Thursday, 12 May 2011

Change of platform for this blog

Hi! This will be the last post on this blog on this platform. From today I'm transfering Chemicals and Innovation to a new site, under the slightly different name of ICIS Chemicals and Innovation, to reflect the fact this is part of the ICIS free online offering. You can see more of ICIS and its other blogs at

You can find me and all I've written so far at this address: I hope you'll continue to follow the news and opinion on innovation in the chemical sector.

If you are interested, you can also follow the progress of the ICIS Innovation Awards 2011 at These were launched mid-April and the deadline for entries is 4 July.

Tuesday, 10 May 2011

Quick source of innovation ideas

Keeping up with my fellow bloggers on innovation, I came across this useful list of articles that had generated plenty of traffic on innovation strategy in April. It's on the Blogging Innovation site, which I have referred to previously and find has good articles on general innovation if not always chemical.

Also featuring here this week is another look at open innovation - and the main road blocks that have to be addressed to make it work.

It's by Paul Hobcraft, who runs an advisory business that stimulates sound innovation practice, researches topics that relate to innovation for the future, as well as aligning innovation to organizations' core capabilities

Monday, 9 May 2011

DSM, Roquette scale up bio-route to succinic acid

Innovation in the bio-based material sector continues to make ground. Amongst latest news is the decision by Netherlands-based major DSM to proceed with a 10,000 tonne/year commercial-scale facility for bio-succinic acid in collaboration with France's Roquette Freres.
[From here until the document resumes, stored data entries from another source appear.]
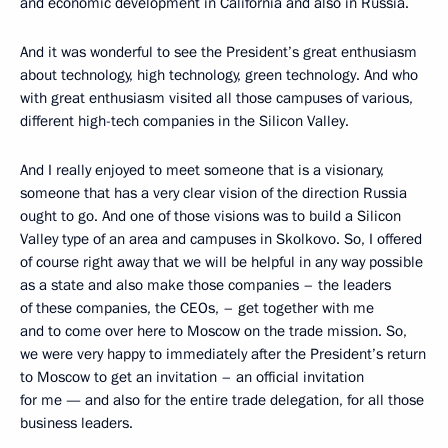
and economic development in California and also in Russia.
And it was wonderful to see the President’s great enthusiasm
about technology, high technology, green technology. And who
with great enthusiasm visited all those campuses of various,
different high-tech companies in the Silicon Valley.
And I really enjoyed to meet someone that is a visionary,
someone that has a very clear vision of the direction Russia
ought to go. And one of those visions was to build a Silicon
Valley type of an area and campuses in Skolkovo. So, I offered
of course right away that we will be helpful in any way possible
as a state and also make those companies – the leaders
of these companies, the CEOs, – get together with me
and to come over here to Moscow on the trade mission. So,
we were very happy to immediately after the President’s return
to Moscow to get an invitation – an official invitation
for me — and also for the entire trade delegation, for all those
business leaders.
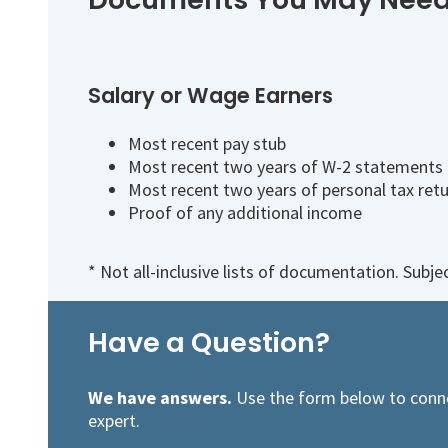
Salary or Wage Earners
Most recent pay stub
Most recent two years of W-2 statements
Most recent two years of personal tax ret
Proof of any additional income
* Not all-inclusive lists of documentation. Subj
Have a Question?
We have answers.
Use the form below to conn
expert.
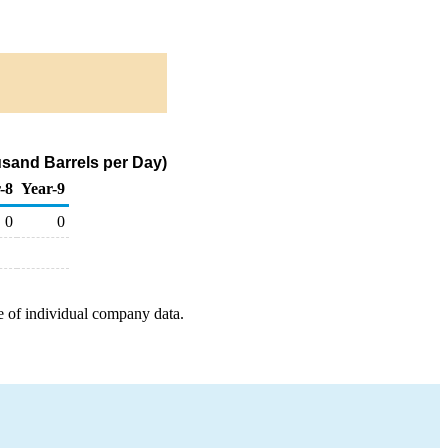
usand Barrels per Day)
-8
Year-9
0
0
e of individual company data.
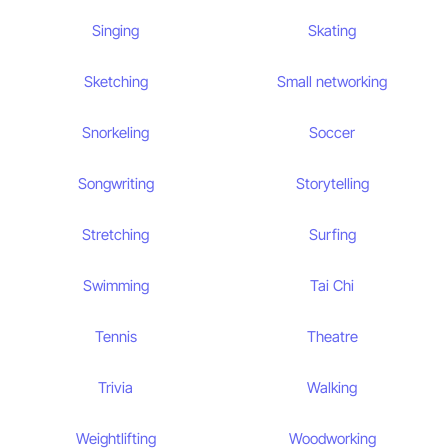
Singing
Skating
Sketching
Small networking
Snorkeling
Soccer
Songwriting
Storytelling
Stretching
Surfing
Swimming
Tai Chi
Tennis
Theatre
Trivia
Walking
Weightlifting
Woodworking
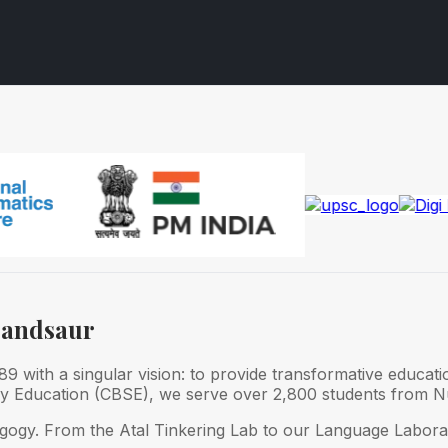
Mandsaur
 with a singular vision: to provide transformative educati
ry Education (CBSE), we serve over 2,800 students from Nu
gogy. From the Atal Tinkering Lab to our Language Laborat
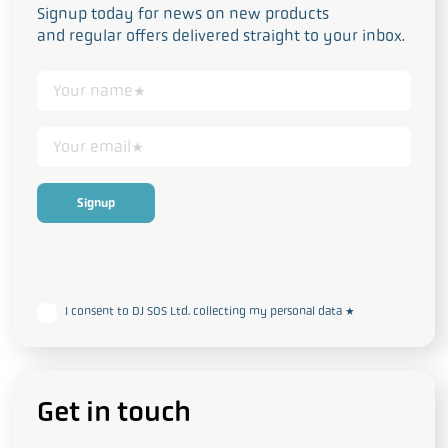
Signup today for news on new products
and regular offers delivered straight to your inbox.
This form collects your personal data in accordance with our
Privacy
and Cookie Policy
I consent to DJ SOS Ltd. collecting my personal data
*
Get in touch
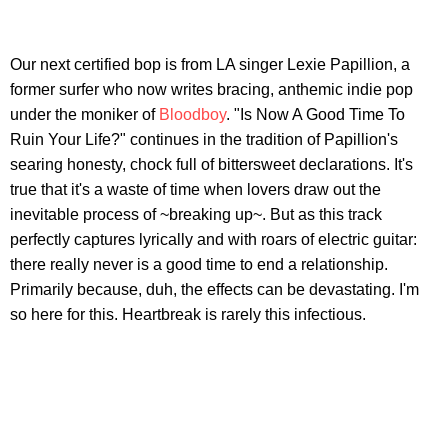
Our next certified bop is from LA singer Lexie Papillion, a
former surfer who now writes bracing, anthemic indie pop
under the moniker of
Bloodboy
. "Is Now A Good Time To
Ruin Your Life?" continues in the tradition of Papillion's
searing honesty, chock full of bittersweet declarations. It's
true that it's a waste of time when lovers draw out the
inevitable process of ~breaking up~. But as this track
perfectly captures lyrically and with roars of electric guitar:
there really never is a good time to end a relationship.
Primarily because, duh, the effects can be devastating. I'm
so here for this. Heartbreak is rarely this infectious.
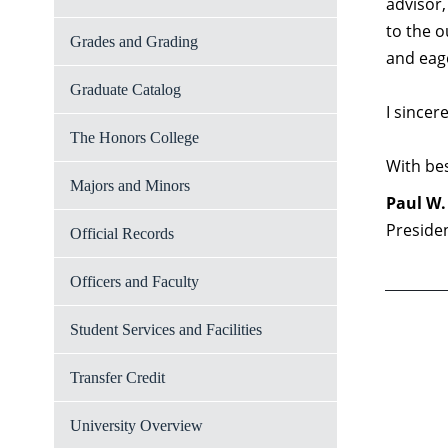
advisor
to the o
Grades and Grading
and eage
Graduate Catalog
I sincer
The Honors College
With bes
Majors and Minors
Paul W.
Preside
Official Records
Officers and Faculty
Student Services and Facilities
Transfer Credit
University Overview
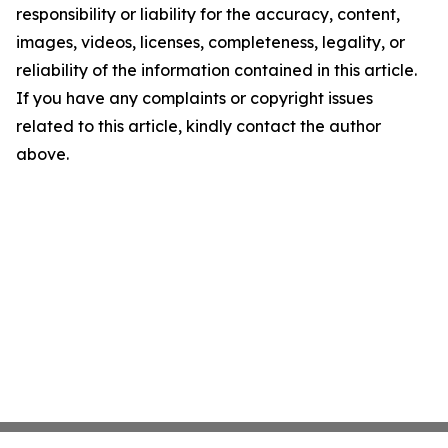
responsibility or liability for the accuracy, content,
images, videos, licenses, completeness, legality, or
reliability of the information contained in this article.
If you have any complaints or copyright issues
related to this article, kindly contact the author
above.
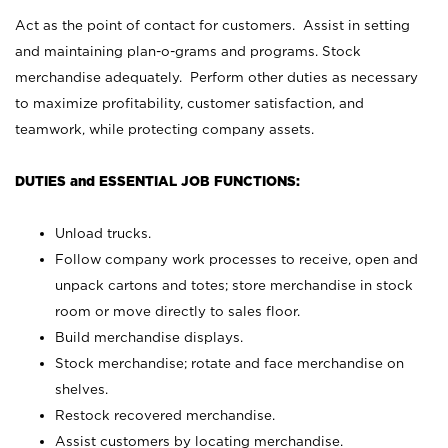
Act as the point of contact for customers. Assist in setting
and maintaining plan-o-grams and programs. Stock
merchandise adequately. Perform other duties as necessary
to maximize profitability, customer satisfaction, and
teamwork, while protecting company assets.
DUTIES and ESSENTIAL JOB FUNCTIONS:
Unload trucks.
Follow company work processes to receive, open and
unpack cartons and totes; store merchandise in stock
room or move directly to sales floor.
Build merchandise displays.
Stock merchandise; rotate and face merchandise on
shelves.
Restock recovered merchandise.
Assist customers by locating merchandise.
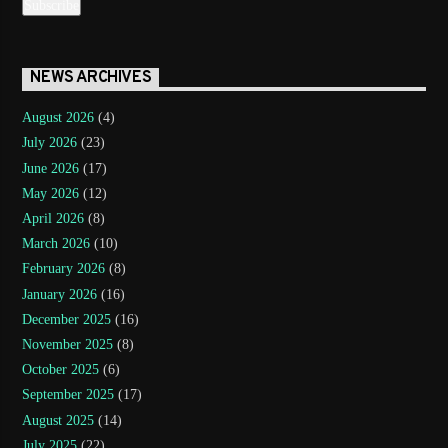
NEWS ARCHIVES
August 2026
(4)
July 2026
(23)
June 2026
(17)
May 2026
(12)
April 2026
(8)
March 2026
(10)
February 2026
(8)
January 2026
(16)
December 2025
(16)
November 2025
(8)
October 2025
(6)
September 2025
(17)
August 2025
(14)
July 2025
(22)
The plant, using yeast fermentation of crop-based materials, will be built on Roquette's site in Cassano Spinola in Italy, and be onstream in the second half of 2012.

Succinic acid can be used in packaging to footwear
Succinic acid is a chemical building block that can be used in the manufacture of polymers, resins, food and pharmaceuticals, says DSM, and provides an alternative to fossil-fuel based intermediates such as adipic acid and 1,4-butanediol. The two partners already have a demonstration plant running flat out in Lestrem in France and intend to create a joint venture company, Reverdia, to carry out business together.

Rob van Leen, chief innovation officer of DSM, commented: "The time is right to capitalize on the tremendous progress we have made together with Roquette in the last two years. Our proprietary yeast-based fermentation process not only allows cost effective production; it also eliminates salt waste and other by-products and thus improves the overall eco-footprint of end-products. This bio-based chemical building block is a substitute for various fossil feedstock derived monomers and proves that the bio-based economy is no longer a distant prospect."

And at an event in North America, DSM CEO Feike Sijbesma commented: "The so-called fossil-age will make a shift to the bio-based-economy. In two or three centuries from now, people will look back on our civilization as a merely brief moment in history where we in a period of just about 250 years shifted our total economy to coal, oil and gas. To make the shift back to living with, and especially off, nature, we need to start this shift now. We are at a turning point towards a next green industrial revolution to secure our feed and fuel needs in the future."

Sijbesma was receiving the prestigious George Washington Carver Award for Innovation in Industrial Biotechnology in recognition of his outstanding contribution and vision to the development and innovation in industrial biotechnology. He delivered a keynote address during a plenary session of the 2011 World Congress on Industrial Biotechnology and Bio-processing in Toronto, Canada.

Thursday, 5 May 2011

Tree bark may be used in polyurethanes

News has just come my way that Huntsman Polyurethanes is to join the Bark Biorefinery Consortium Project, a four-year Canadian joint venture between academia and industry that is exploring how best to extract value from tree bark, a forest residue left over by the lumber industry.

The collaborative research program has a total budget of Can$5.25m and is being funded by the province of Ontario together with participating institutions and industry partners. As part of consortium activities, representatives from Huntsman’s CoreScience unit in the US will work closely with scientists from the University of Toronto, who are leading the project.

Leveraging combined academic and commercial know-how, the Huntsman team will focus on one core element of the initiative: converting bark into value added intermediates for polyurethane to achieve improved properties and more renewable content. Previous research in this area has shown that incorporating bark products into other polymers can result in improved thermal stability and fire resistance, as well as improved adhesive properties. 

Niek van Wiechen, Global CoreScience Director at Huntsman Polyurethanes, said: “When the University of Toronto invited Huntsman to join the Bark Biorefinery Consortium, we leapt at the chance. The program has many parallels with our own corporate research and development (R&D) strategy. Huntsman is committed to developing renewable technologies that increase the natural content in our products, provide cost effective solutions for our customers, and offer significant sustainability benefits. This is a great opportunity to turn forest residue into valuable commercial products.”